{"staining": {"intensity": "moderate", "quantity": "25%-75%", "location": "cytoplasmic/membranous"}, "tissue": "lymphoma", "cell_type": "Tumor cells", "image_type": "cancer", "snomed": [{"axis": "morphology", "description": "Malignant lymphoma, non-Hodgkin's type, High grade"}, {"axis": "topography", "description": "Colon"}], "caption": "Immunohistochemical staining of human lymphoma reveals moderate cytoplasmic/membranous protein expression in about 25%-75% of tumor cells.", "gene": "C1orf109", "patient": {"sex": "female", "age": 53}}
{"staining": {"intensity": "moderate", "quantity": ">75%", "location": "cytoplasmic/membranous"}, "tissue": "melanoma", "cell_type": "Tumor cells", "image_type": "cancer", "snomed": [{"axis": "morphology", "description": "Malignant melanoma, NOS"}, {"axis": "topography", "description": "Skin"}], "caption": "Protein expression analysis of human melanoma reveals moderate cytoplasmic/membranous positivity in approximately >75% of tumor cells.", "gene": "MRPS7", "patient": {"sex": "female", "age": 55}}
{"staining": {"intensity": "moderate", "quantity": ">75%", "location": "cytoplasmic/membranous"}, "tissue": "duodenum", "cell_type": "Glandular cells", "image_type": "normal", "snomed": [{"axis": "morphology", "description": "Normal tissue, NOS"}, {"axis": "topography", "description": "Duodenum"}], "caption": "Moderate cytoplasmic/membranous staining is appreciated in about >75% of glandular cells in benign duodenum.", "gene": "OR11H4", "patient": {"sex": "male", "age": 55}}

Task instructions —
When you transcribe the listing, make each line match the original exactly.

Expected answer —
{"staining": {"intensity": "moderate", "quantity": "25%-75%", "location": "cytoplasmic/membranous"}, "tissue": "lymphoma", "cell_type": "Tumor cells", "image_type": "cancer", "snomed": [{"axis": "morphology", "description": "Malignant lymphoma, non-Hodgkin's type, High grade"}, {"axis": "topography", "description": "Colon"}], "caption": "Immunohistochemical staining of human lymphoma reveals moderate cytoplasmic/membranous protein expression in about 25%-75% of tumor cells.", "gene": "C1orf109", "patient": {"sex": "female", "age": 53}}
{"staining": {"intensity": "moderate", "quantity": ">75%", "location": "cytoplasmic/membranous"}, "tissue": "melanoma", "cell_type": "Tumor cells", "image_type": "cancer", "snomed": [{"axis": "morphology", "description": "Malignant melanoma, NOS"}, {"axis": "topography", "description": "Skin"}], "caption": "Protein expression analysis of human melanoma reveals moderate cytoplasmic/membranous positivity in approximately >75% of tumor cells.", "gene": "MRPS7", "patient": {"sex": "female", "age": 55}}
{"staining": {"intensity": "moderate", "quantity": ">75%", "location": "cytoplasmic/membranous"}, "tissue": "duodenum", "cell_type": "Glandular cells", "image_type": "normal", "snomed": [{"axis": "morphology", "description": "Normal tissue, NOS"}, {"axis": "topography", "description": "Duodenum"}], "caption": "Moderate cytoplasmic/membranous staining is appreciated in about >75% of glandular cells in benign duodenum.", "gene": "OR11H4", "patient": {"sex": "male", "age": 55}}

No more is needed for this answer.